Die diesjährigen Preisträger haben ihre Disziplin um ein neues, ungewohntes Forschungsmittel bereichert: das Experiment.


Der Rang der Wirtschaftswissenschaft unter den exakten Wissenschaften ist nicht ganz unangefochten. Sie ist so jung, dass Alfred Nobel noch keinen Anlass hatte, auch ihr einen Preis zu stiften – das hat erst 1968 die schwedische Reichsbank in seinem Namen nachgeholt. Zudem sind die Gesetze, deren Folgen sie studiert, die des menschlichen Verhaltens und damit weit weniger universell als die der Natur. Obendrein scheint sie mit der Meteorologie und der Astronomie das traurige Schicksal zu teilen, ihren Gegenstand nicht durch das Experiment gezielt befragen zu können: Es bleibt ihr nichts übrig, als ihre Theorien mit Hilfe sorgfältiger Beobachtung zu bilden und zu überprüfen.

Das war zumindest die hergebrachte Auffassung. Das Verdienst der diesjährigen Nobelpreisträger besteht darin, dieses Vorurteil widerlegt und in mehr als dreißigjähriger Arbeit das Experiment zum verlässlichen und aussagekräftigen Forschungswerkzeug auch in der Ökonomie gemacht zu haben.

Da es wesentlich um die Motive geht, die ein Wirtschaftssubjekt zu dieser oder jener Entscheidung veranlassen, nimmt es nicht wunder, dass einer der Preisträger Seelenforscher ist: Daniel Kahneman, 1934 in Tel Aviv geboren und zugleich israelischer wie amerikanischer Staatsbürger, lehrt Psychologie an der Universität Princeton (New Jersey). Gemeinsam mit seinem Landsmann und Fachkollegen Amos Tversky, der durch seinen Tod 1996 die gleichfalls verdiente Nobelpreiswürde verpasste, stellte er Versuchspersonen vor Alternativen der folgenden Art: "Würden Sie lieber 80 Dollar auf die Hand bekommen oder an einem Glücksspiel teilnehmen, bei dem Sie mit 85 Prozent Wahrscheinlichkeit 100 Dollar bekommen und mit 15 Prozent gar nichts?"
===============
* **Aufgabe**:
Entscheide für jede der Aussagen (a), (b) und (c), ob sie mit dem Text über den Wirtschaftsnobelpreis übereinstimmt, und antworte jeweils mit Ja oder Nein samt den ausschlaggebenden Worten des Textes als genauem Zitat.
(a) Alfred Nobel hat den Preis für Wirtschaftswissenschaft selbst gestiftet.
(b) Daniel Kahneman lehrt Psychologie an der Universität Princeton.
(c) Amos Tversky erhielt den Nobelpreis gemeinsam mit Daniel Kahneman.
Die Datensätze spielen hierfür keine Rolle.

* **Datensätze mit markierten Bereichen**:
===============
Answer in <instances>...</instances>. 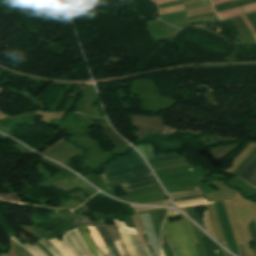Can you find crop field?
Returning a JSON list of instances; mask_svg holds the SVG:
<instances>
[{"mask_svg": "<svg viewBox=\"0 0 256 256\" xmlns=\"http://www.w3.org/2000/svg\"><path fill=\"white\" fill-rule=\"evenodd\" d=\"M65 245L70 249V251L74 254V256H82L78 248L72 242L67 233L61 238Z\"/></svg>", "mask_w": 256, "mask_h": 256, "instance_id": "13", "label": "crop field"}, {"mask_svg": "<svg viewBox=\"0 0 256 256\" xmlns=\"http://www.w3.org/2000/svg\"><path fill=\"white\" fill-rule=\"evenodd\" d=\"M145 249H146V252H147L148 256H151V254H150L148 248L146 247Z\"/></svg>", "mask_w": 256, "mask_h": 256, "instance_id": "32", "label": "crop field"}, {"mask_svg": "<svg viewBox=\"0 0 256 256\" xmlns=\"http://www.w3.org/2000/svg\"><path fill=\"white\" fill-rule=\"evenodd\" d=\"M142 235H143V237H144V239H145V241H146V243H147V245H148V248H149V250H150L152 256H156L155 253H154V251L152 250V248H151V246H150L148 240H147L146 233H143Z\"/></svg>", "mask_w": 256, "mask_h": 256, "instance_id": "28", "label": "crop field"}, {"mask_svg": "<svg viewBox=\"0 0 256 256\" xmlns=\"http://www.w3.org/2000/svg\"><path fill=\"white\" fill-rule=\"evenodd\" d=\"M18 253L16 256H32L27 250L23 249L19 245L16 244V250Z\"/></svg>", "mask_w": 256, "mask_h": 256, "instance_id": "22", "label": "crop field"}, {"mask_svg": "<svg viewBox=\"0 0 256 256\" xmlns=\"http://www.w3.org/2000/svg\"><path fill=\"white\" fill-rule=\"evenodd\" d=\"M91 121L93 125H101L105 131V132H102V134L115 145L120 146V145L126 144L125 141H123L119 136L115 134V132L109 126L105 118H94V119H91Z\"/></svg>", "mask_w": 256, "mask_h": 256, "instance_id": "4", "label": "crop field"}, {"mask_svg": "<svg viewBox=\"0 0 256 256\" xmlns=\"http://www.w3.org/2000/svg\"><path fill=\"white\" fill-rule=\"evenodd\" d=\"M201 204H207L206 199L192 200V201L176 203V205L178 207H185V206H192V205H201Z\"/></svg>", "mask_w": 256, "mask_h": 256, "instance_id": "19", "label": "crop field"}, {"mask_svg": "<svg viewBox=\"0 0 256 256\" xmlns=\"http://www.w3.org/2000/svg\"><path fill=\"white\" fill-rule=\"evenodd\" d=\"M256 171V160L239 176L247 180Z\"/></svg>", "mask_w": 256, "mask_h": 256, "instance_id": "17", "label": "crop field"}, {"mask_svg": "<svg viewBox=\"0 0 256 256\" xmlns=\"http://www.w3.org/2000/svg\"><path fill=\"white\" fill-rule=\"evenodd\" d=\"M111 235H112V238H113V241L117 247V249L119 250V252L121 253L122 256H130L129 253L127 252L126 248L124 247L120 237H119V234H118V231L116 229V226L115 225H111V226H107Z\"/></svg>", "mask_w": 256, "mask_h": 256, "instance_id": "10", "label": "crop field"}, {"mask_svg": "<svg viewBox=\"0 0 256 256\" xmlns=\"http://www.w3.org/2000/svg\"><path fill=\"white\" fill-rule=\"evenodd\" d=\"M54 256H63L59 250L44 237L39 240Z\"/></svg>", "mask_w": 256, "mask_h": 256, "instance_id": "15", "label": "crop field"}, {"mask_svg": "<svg viewBox=\"0 0 256 256\" xmlns=\"http://www.w3.org/2000/svg\"><path fill=\"white\" fill-rule=\"evenodd\" d=\"M256 159V148L251 154L242 162V164L232 173L238 176L244 169H246Z\"/></svg>", "mask_w": 256, "mask_h": 256, "instance_id": "12", "label": "crop field"}, {"mask_svg": "<svg viewBox=\"0 0 256 256\" xmlns=\"http://www.w3.org/2000/svg\"><path fill=\"white\" fill-rule=\"evenodd\" d=\"M247 183L256 187V173L247 181Z\"/></svg>", "mask_w": 256, "mask_h": 256, "instance_id": "26", "label": "crop field"}, {"mask_svg": "<svg viewBox=\"0 0 256 256\" xmlns=\"http://www.w3.org/2000/svg\"><path fill=\"white\" fill-rule=\"evenodd\" d=\"M87 228L89 229L93 240L95 241L96 245L101 250V252L104 254V256H111L108 249L106 248L101 236L99 235L96 227L87 226Z\"/></svg>", "mask_w": 256, "mask_h": 256, "instance_id": "11", "label": "crop field"}, {"mask_svg": "<svg viewBox=\"0 0 256 256\" xmlns=\"http://www.w3.org/2000/svg\"><path fill=\"white\" fill-rule=\"evenodd\" d=\"M34 247H36L43 256H48L39 246L35 245Z\"/></svg>", "mask_w": 256, "mask_h": 256, "instance_id": "30", "label": "crop field"}, {"mask_svg": "<svg viewBox=\"0 0 256 256\" xmlns=\"http://www.w3.org/2000/svg\"><path fill=\"white\" fill-rule=\"evenodd\" d=\"M10 239H12L13 241H15L16 243H18L20 246L24 247L25 249H27L30 253H32L34 256H42L37 249H35L32 245L28 246L27 244H23L21 243L19 240H17L14 236L11 237ZM32 255V256H33Z\"/></svg>", "mask_w": 256, "mask_h": 256, "instance_id": "18", "label": "crop field"}, {"mask_svg": "<svg viewBox=\"0 0 256 256\" xmlns=\"http://www.w3.org/2000/svg\"><path fill=\"white\" fill-rule=\"evenodd\" d=\"M197 206H193V207H190L191 208V212H192V215H193V219L196 223H198L202 228L205 229L204 225H203V221L201 219V216L200 214H198L197 212V209H196Z\"/></svg>", "mask_w": 256, "mask_h": 256, "instance_id": "20", "label": "crop field"}, {"mask_svg": "<svg viewBox=\"0 0 256 256\" xmlns=\"http://www.w3.org/2000/svg\"><path fill=\"white\" fill-rule=\"evenodd\" d=\"M67 233L71 237V239L74 241V243L77 245V247L79 248L83 256H93L87 249L83 239L81 238L76 228L71 231H68Z\"/></svg>", "mask_w": 256, "mask_h": 256, "instance_id": "9", "label": "crop field"}, {"mask_svg": "<svg viewBox=\"0 0 256 256\" xmlns=\"http://www.w3.org/2000/svg\"><path fill=\"white\" fill-rule=\"evenodd\" d=\"M64 256H73L72 253L68 250V248L64 245V243L59 239L50 240Z\"/></svg>", "mask_w": 256, "mask_h": 256, "instance_id": "14", "label": "crop field"}, {"mask_svg": "<svg viewBox=\"0 0 256 256\" xmlns=\"http://www.w3.org/2000/svg\"><path fill=\"white\" fill-rule=\"evenodd\" d=\"M171 156H177V155H176V154H171V155H165V156H162V157L148 158V159H146V160L149 161V160H153V159L164 158V157H171Z\"/></svg>", "mask_w": 256, "mask_h": 256, "instance_id": "29", "label": "crop field"}, {"mask_svg": "<svg viewBox=\"0 0 256 256\" xmlns=\"http://www.w3.org/2000/svg\"><path fill=\"white\" fill-rule=\"evenodd\" d=\"M174 158H180V157H172V158L158 159V160L150 161V162H148V163L158 162V161L167 160V159H174Z\"/></svg>", "mask_w": 256, "mask_h": 256, "instance_id": "31", "label": "crop field"}, {"mask_svg": "<svg viewBox=\"0 0 256 256\" xmlns=\"http://www.w3.org/2000/svg\"><path fill=\"white\" fill-rule=\"evenodd\" d=\"M156 185H159L157 180H153V181H147V182H143V183H140L137 185L125 187L124 190L129 191V190H135V189L145 188V187H149V186H156Z\"/></svg>", "mask_w": 256, "mask_h": 256, "instance_id": "16", "label": "crop field"}, {"mask_svg": "<svg viewBox=\"0 0 256 256\" xmlns=\"http://www.w3.org/2000/svg\"><path fill=\"white\" fill-rule=\"evenodd\" d=\"M161 256H164L163 252H162V255Z\"/></svg>", "mask_w": 256, "mask_h": 256, "instance_id": "34", "label": "crop field"}, {"mask_svg": "<svg viewBox=\"0 0 256 256\" xmlns=\"http://www.w3.org/2000/svg\"><path fill=\"white\" fill-rule=\"evenodd\" d=\"M81 236L83 237L88 249L91 251V253L94 256H102L101 252L99 251V249L97 248V246L94 244L92 238L90 237V235L88 234L86 228L84 227V225L77 227Z\"/></svg>", "mask_w": 256, "mask_h": 256, "instance_id": "8", "label": "crop field"}, {"mask_svg": "<svg viewBox=\"0 0 256 256\" xmlns=\"http://www.w3.org/2000/svg\"><path fill=\"white\" fill-rule=\"evenodd\" d=\"M143 160L139 157L136 152H132L131 154L127 155L126 157H120L116 159L114 162H111L109 165L105 166V171L113 170L116 168L128 166L131 164H135L138 162H142Z\"/></svg>", "mask_w": 256, "mask_h": 256, "instance_id": "5", "label": "crop field"}, {"mask_svg": "<svg viewBox=\"0 0 256 256\" xmlns=\"http://www.w3.org/2000/svg\"><path fill=\"white\" fill-rule=\"evenodd\" d=\"M147 168H148V166L145 164V162H143V163L131 165V166H128V167L116 169V170L106 172V173H103V174L106 176L107 180H109V179H112V178H115V177H118V176H122V175H125V174H128V173L140 171V170L147 169Z\"/></svg>", "mask_w": 256, "mask_h": 256, "instance_id": "6", "label": "crop field"}, {"mask_svg": "<svg viewBox=\"0 0 256 256\" xmlns=\"http://www.w3.org/2000/svg\"><path fill=\"white\" fill-rule=\"evenodd\" d=\"M141 147H142L143 155L145 158L155 156V151H154V148L152 145L151 146H141Z\"/></svg>", "mask_w": 256, "mask_h": 256, "instance_id": "21", "label": "crop field"}, {"mask_svg": "<svg viewBox=\"0 0 256 256\" xmlns=\"http://www.w3.org/2000/svg\"><path fill=\"white\" fill-rule=\"evenodd\" d=\"M203 197H205L204 194L197 195V196H190V197H186V198H177V199H173V200H174V202H177V201H181V200L197 199V198H203Z\"/></svg>", "mask_w": 256, "mask_h": 256, "instance_id": "24", "label": "crop field"}, {"mask_svg": "<svg viewBox=\"0 0 256 256\" xmlns=\"http://www.w3.org/2000/svg\"><path fill=\"white\" fill-rule=\"evenodd\" d=\"M130 118L134 127L139 130L134 132L137 138H142L147 132L170 134L177 131V129L162 126L159 117L130 116Z\"/></svg>", "mask_w": 256, "mask_h": 256, "instance_id": "2", "label": "crop field"}, {"mask_svg": "<svg viewBox=\"0 0 256 256\" xmlns=\"http://www.w3.org/2000/svg\"><path fill=\"white\" fill-rule=\"evenodd\" d=\"M148 172H151L150 169L140 171V172H136V173H133V174H129V175H126V176H122V177H119V178H115V179L109 180V182L112 183V182L117 181V180L122 179V178H126V177L137 175V174H142V173H148Z\"/></svg>", "mask_w": 256, "mask_h": 256, "instance_id": "23", "label": "crop field"}, {"mask_svg": "<svg viewBox=\"0 0 256 256\" xmlns=\"http://www.w3.org/2000/svg\"><path fill=\"white\" fill-rule=\"evenodd\" d=\"M0 256H8L6 253H4V254H2V255H0Z\"/></svg>", "mask_w": 256, "mask_h": 256, "instance_id": "33", "label": "crop field"}, {"mask_svg": "<svg viewBox=\"0 0 256 256\" xmlns=\"http://www.w3.org/2000/svg\"><path fill=\"white\" fill-rule=\"evenodd\" d=\"M172 212L173 214H170V210L168 209V214L163 224L162 232L174 256H198L184 222V220H186L194 243L197 244L198 242L193 233L189 220L177 211L172 210ZM179 216L182 219L177 222L175 218ZM172 218L175 223H170L169 220Z\"/></svg>", "mask_w": 256, "mask_h": 256, "instance_id": "1", "label": "crop field"}, {"mask_svg": "<svg viewBox=\"0 0 256 256\" xmlns=\"http://www.w3.org/2000/svg\"><path fill=\"white\" fill-rule=\"evenodd\" d=\"M148 176H152V173L134 176V177H131V178H128V179H124V181L127 182V181H131V180H135V179H139V178H144V177H148Z\"/></svg>", "mask_w": 256, "mask_h": 256, "instance_id": "25", "label": "crop field"}, {"mask_svg": "<svg viewBox=\"0 0 256 256\" xmlns=\"http://www.w3.org/2000/svg\"><path fill=\"white\" fill-rule=\"evenodd\" d=\"M97 229L99 230L103 240L105 241L106 245L112 243V238L107 230L106 224L104 225H98L96 226ZM110 253L112 254V256H121L120 253L118 252V250L116 249V247L114 246V244H110L107 245Z\"/></svg>", "mask_w": 256, "mask_h": 256, "instance_id": "7", "label": "crop field"}, {"mask_svg": "<svg viewBox=\"0 0 256 256\" xmlns=\"http://www.w3.org/2000/svg\"><path fill=\"white\" fill-rule=\"evenodd\" d=\"M131 256H147L137 234L119 232Z\"/></svg>", "mask_w": 256, "mask_h": 256, "instance_id": "3", "label": "crop field"}, {"mask_svg": "<svg viewBox=\"0 0 256 256\" xmlns=\"http://www.w3.org/2000/svg\"><path fill=\"white\" fill-rule=\"evenodd\" d=\"M155 179L154 177H150V178H144V179H140V180H136V181H132V182H128L127 185H130V184H136V183H140L142 181H147V180H153Z\"/></svg>", "mask_w": 256, "mask_h": 256, "instance_id": "27", "label": "crop field"}]
</instances>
===============
* **Vollständige Lösung**:
(a) Nein: „das hat erst 1968 die schwedische Reichsbank in seinem Namen nachgeholt“
(b) Ja: „lehrt Psychologie an der Universität Princeton (New Jersey)“
(c) Nein: „der durch seinen Tod 1996 die gleichfalls verdiente Nobelpreiswürde verpasste“